The current version of the suppression engine with its available suppression options is able to handle most of the CIRT’s needs when a false positive arises. Meanwhile, we’re continually evaluating additional options to continuously improve as we scale. One idea that has been thrown around is the use of wildcards or even regex in the process command line. This is due to various instances in which the only reasonable suppression rule to be created is on the “detector” + “binary MD5” + “process command line,” but, unfortunately, this does not always work since command lines often contain specific paths or parameters that may be dynamic.

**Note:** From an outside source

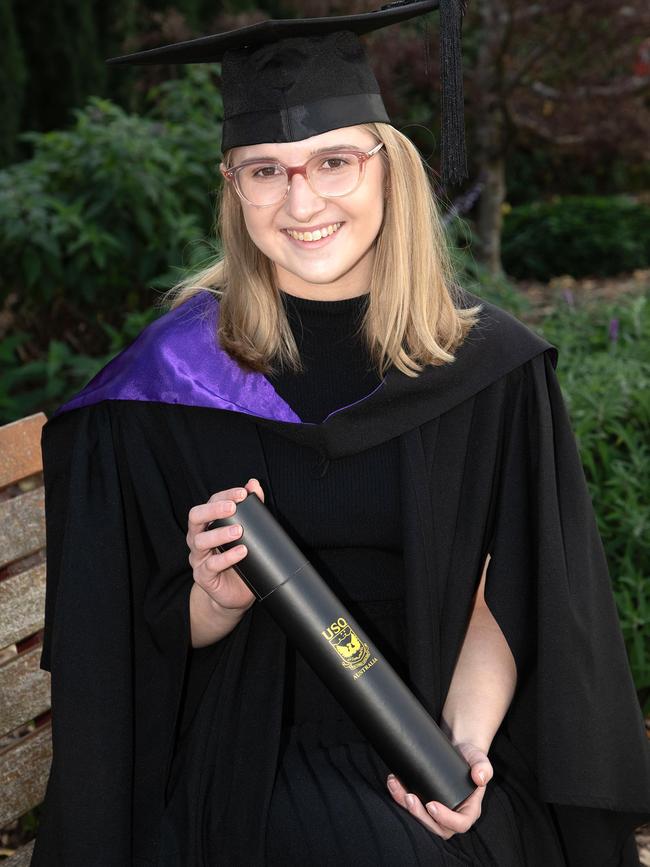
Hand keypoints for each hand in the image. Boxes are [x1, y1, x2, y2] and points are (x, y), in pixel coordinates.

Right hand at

Check out this on-demand webinar to learn more about how we handle such massive volumes of data

One of the beauties of our product’s code—and the team directly or indirectly involved in its development—is that when we need to make a change, many people have the ability to jump on the problem and quickly come up with a solution. Of course, this isn’t the Wild West. We have a review process, but changes are generally peer-reviewed the same day, if not the same hour. Discussions occur inline with the suggested modifications to the product code, allowing for quick turnaround times to the benefit of both the detection engineering team and Red Canary’s customers.

Conclusion

To be very clear: we did not and are not claiming to have invented suppression. However, we do use it on a daily basis in order to keep the detection engineers in our CIRT from becoming overrun with meaningless false positive alerts and to ensure that our customers receive valuable information in a timely manner. Similar to getting stuck in the weeds when doing threat analysis, it is easy to fall into the rabbit hole of over-engineering instead of looking at the problem holistically and coming up with a simple solution. Suppression is a simple solution that nearly any security team can use to help cut through the noise.